-- SOURCE INFORMATION follows --

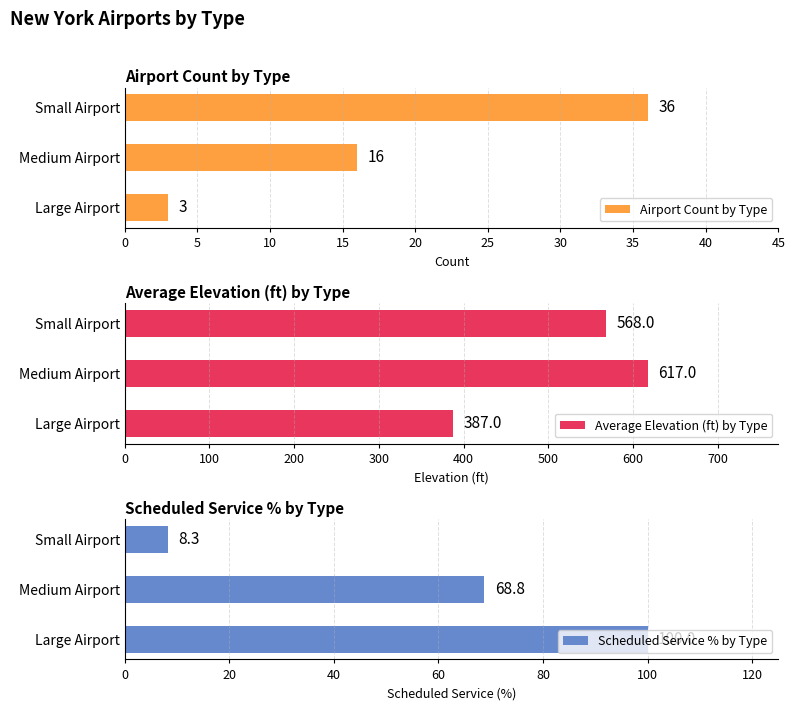

What is the difference between the Airport Count by Type values at Small Airport and Large Airport?

33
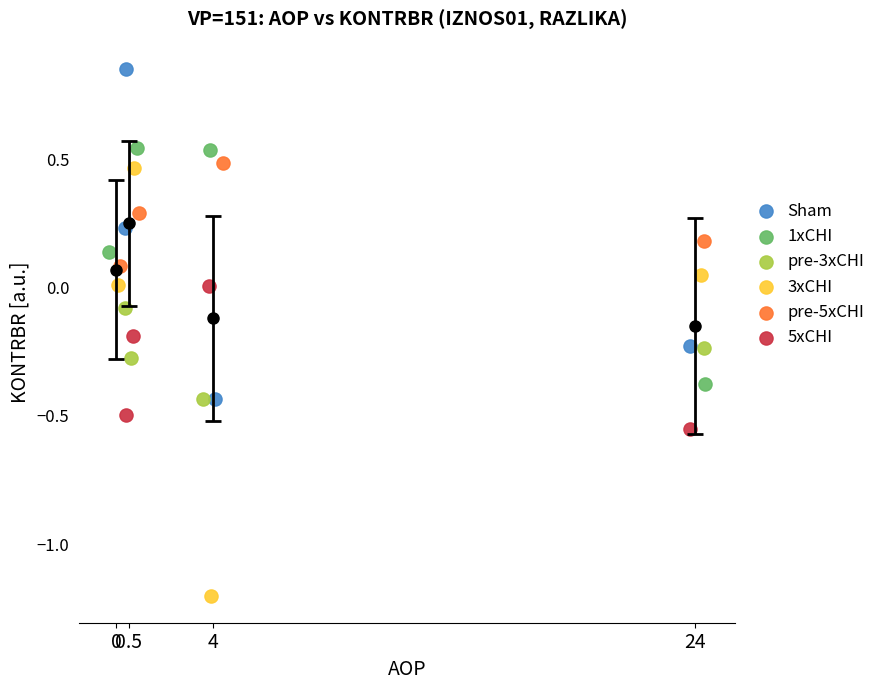

Which series has the largest Y range (max minus min)?

pre-5xCHI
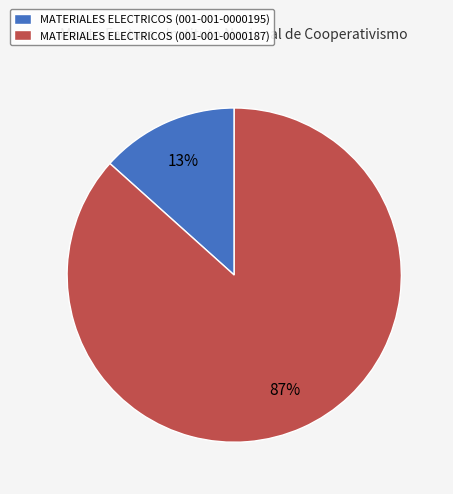

Do MATERIALES ELECTRICOS (001-001-0000195) and MATERIALES ELECTRICOS (001-001-0000187) together represent more than half of the pie?

Yes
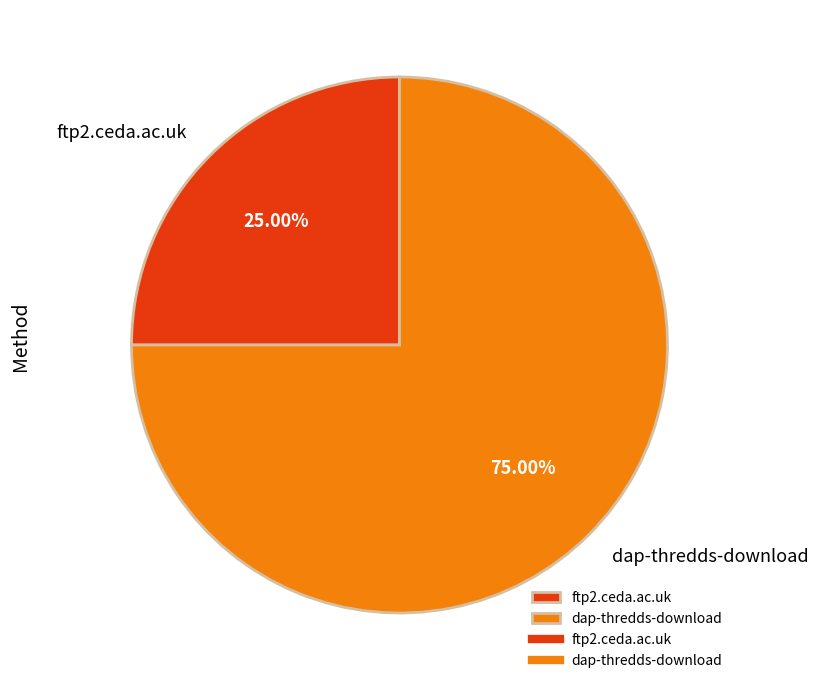

What portion of the pie excludes ftp2.ceda.ac.uk?

75.0%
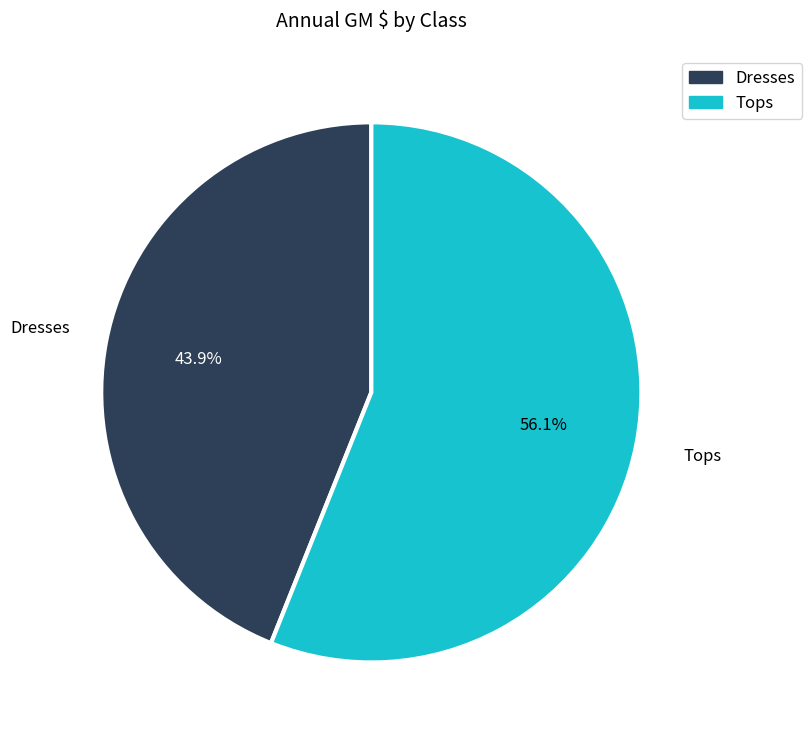

True or false: Tops accounts for 49% of the total.

False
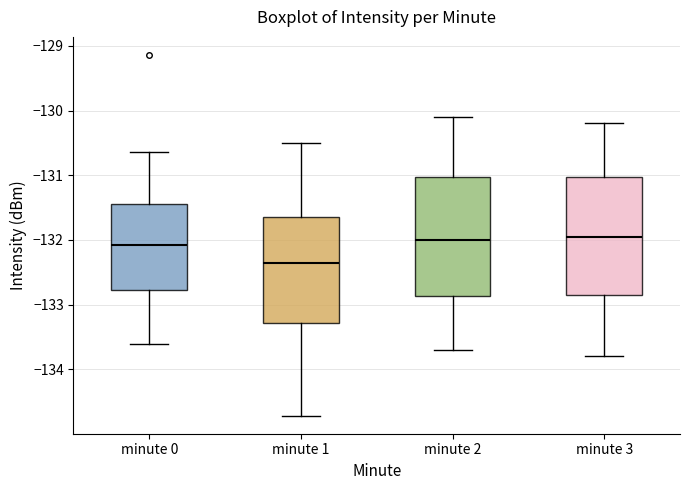

Which box's median line is the lowest?

minute 1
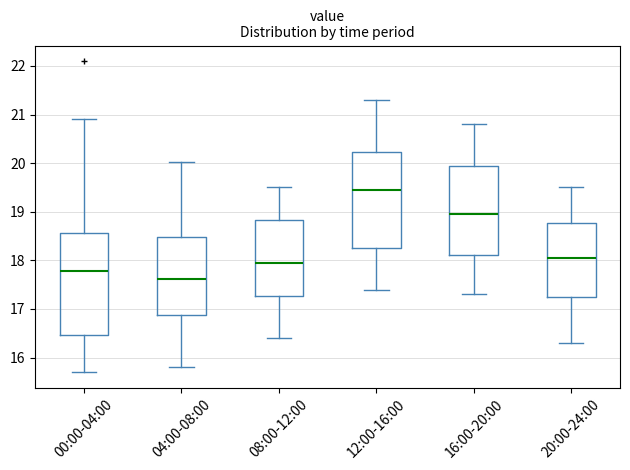

Reading left to right, read every box against the y-axis: the position of its median line, the range the box covers, and the ends of its whiskers. The values are not printed on the chart, so give them approximately, as read against the axis.

00:00-04:00: median 17.8, box 16.5 to 18.6, whiskers 15.7 to 20.9
04:00-08:00: median 17.6, box 16.9 to 18.5, whiskers 15.8 to 20.0
08:00-12:00: median 18.0, box 17.3 to 18.8, whiskers 16.4 to 19.5
12:00-16:00: median 19.5, box 18.3 to 20.2, whiskers 17.4 to 21.3
16:00-20:00: median 19.0, box 18.1 to 20.0, whiskers 17.3 to 20.8
20:00-24:00: median 18.1, box 17.3 to 18.8, whiskers 16.3 to 19.5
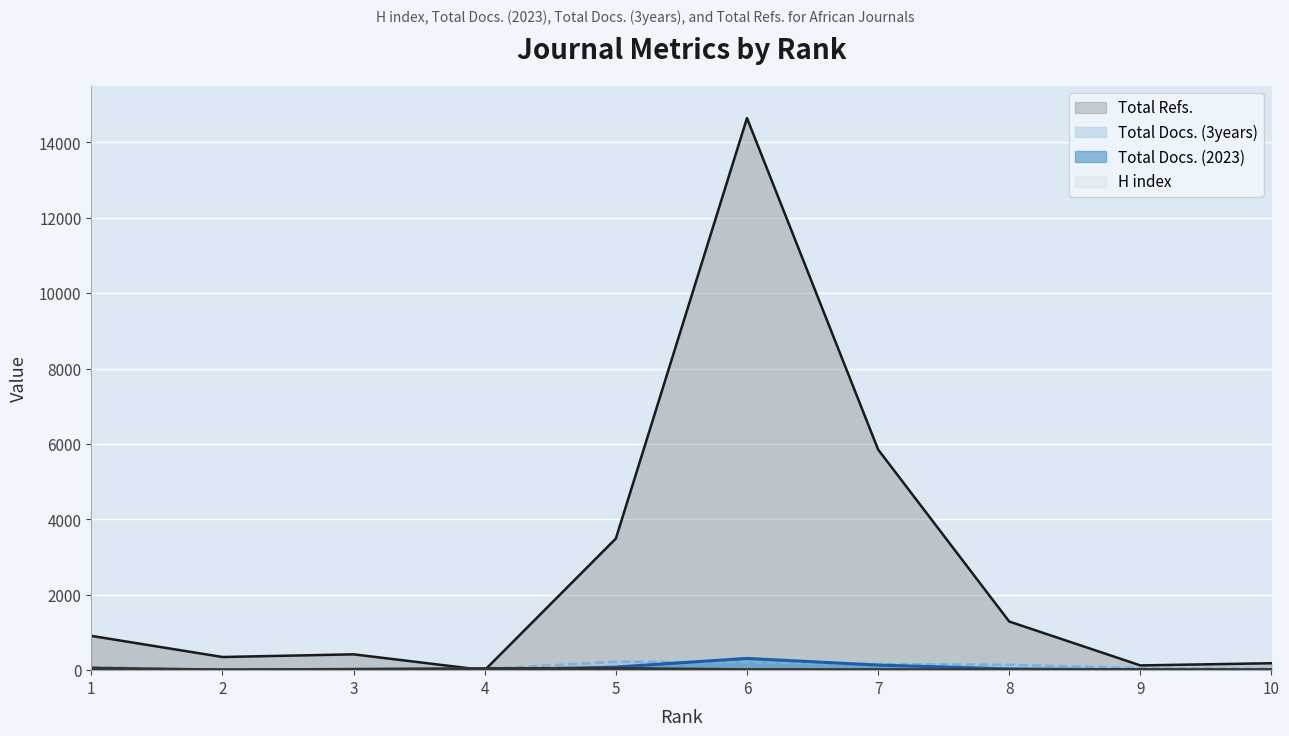

What is the average value of the Total Refs. series?

2726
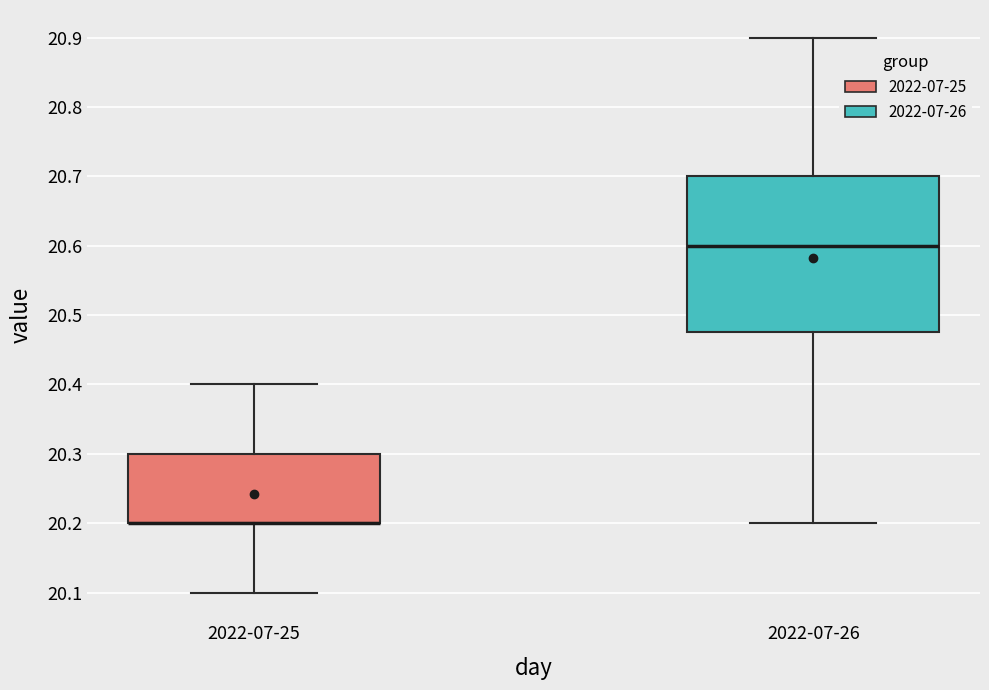

Which box is the tallest, from its lower edge to its upper edge?

2022-07-26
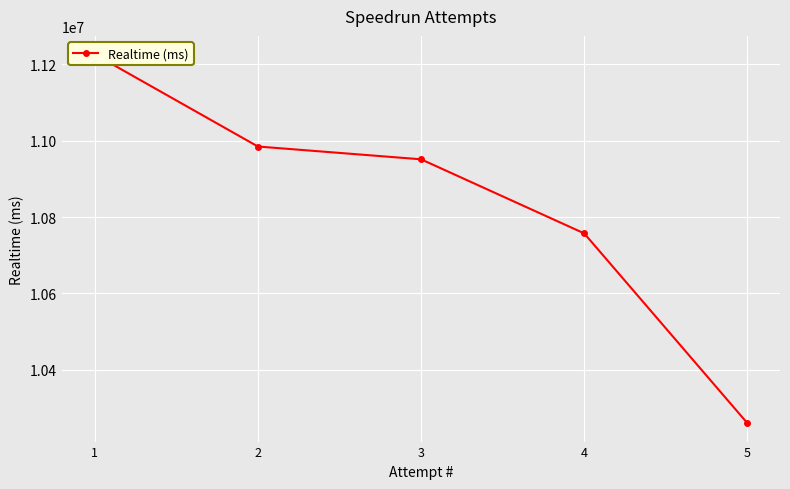

At which category does the chart reach its minimum across all series?

5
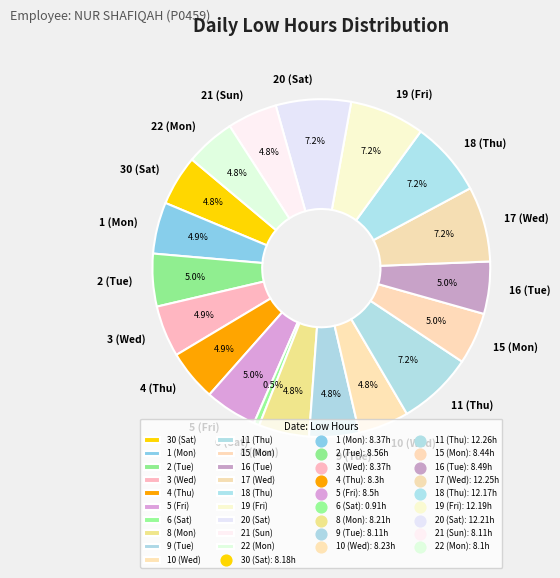

Does any single category account for the majority?

No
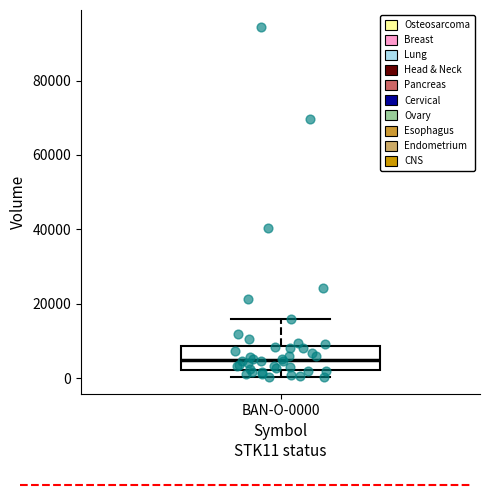

Where is the lower edge of the box for BAN-O-0000 on the y-axis? The values are not printed on the chart, so give them approximately, as read against the axis.

2000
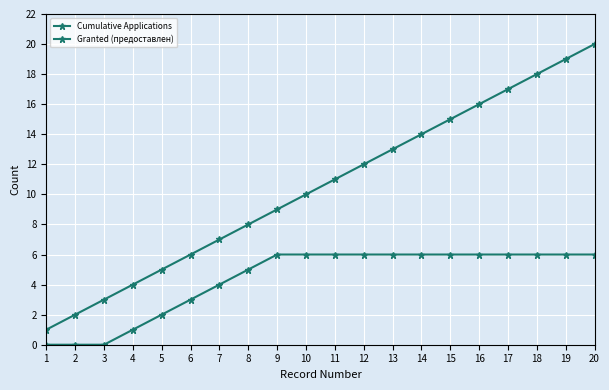

List the series in order of their peak value, highest first.

Cumulative Applications, Granted (предоставлен)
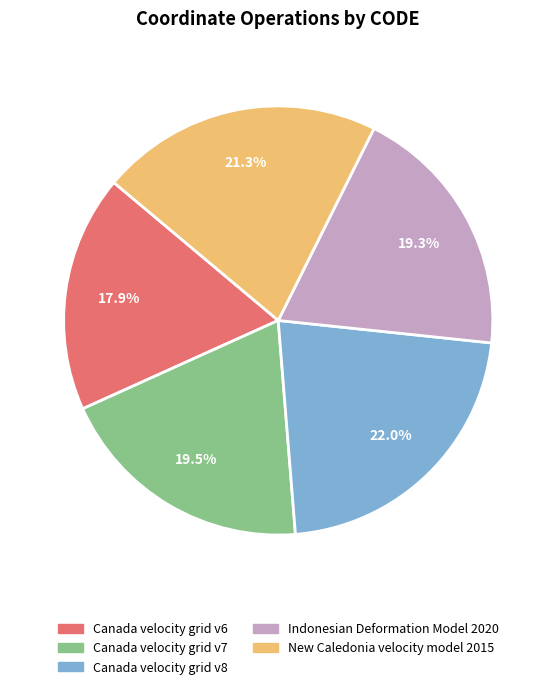

How many slices are in this pie chart?

5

-- SOURCE INFORMATION concluded --

#### [ABOUT THIS TASK]
Rewrite the records above with every "y-axis" changed to "vertical axis" and everything else kept the same. Leave the pictures out.

#### [COMPLETED TASK]
What is the difference between the Airport Count by Type values at Small Airport and Large Airport?

33

Which series has the largest Y range (max minus min)?

pre-5xCHI

Do MATERIALES ELECTRICOS (001-001-0000195) and MATERIALES ELECTRICOS (001-001-0000187) together represent more than half of the pie?

Yes

What portion of the pie excludes ftp2.ceda.ac.uk?

75.0%

True or false: Tops accounts for 49% of the total.

False

Which box's median line is the lowest?

minute 1

Reading left to right, read every box against the vertical axis: the position of its median line, the range the box covers, and the ends of its whiskers. The values are not printed on the chart, so give them approximately, as read against the axis.

00:00-04:00: median 17.8, box 16.5 to 18.6, whiskers 15.7 to 20.9
04:00-08:00: median 17.6, box 16.9 to 18.5, whiskers 15.8 to 20.0
08:00-12:00: median 18.0, box 17.3 to 18.8, whiskers 16.4 to 19.5
12:00-16:00: median 19.5, box 18.3 to 20.2, whiskers 17.4 to 21.3
16:00-20:00: median 19.0, box 18.1 to 20.0, whiskers 17.3 to 20.8
20:00-24:00: median 18.1, box 17.3 to 18.8, whiskers 16.3 to 19.5

What is the average value of the Total Refs. series?

2726

Which box is the tallest, from its lower edge to its upper edge?

2022-07-26

At which category does the chart reach its minimum across all series?

5

Does any single category account for the majority?

No

Where is the lower edge of the box for BAN-O-0000 on the vertical axis? The values are not printed on the chart, so give them approximately, as read against the axis.

2000

List the series in order of their peak value, highest first.

Cumulative Applications, Granted (предоставлен)

How many slices are in this pie chart?

5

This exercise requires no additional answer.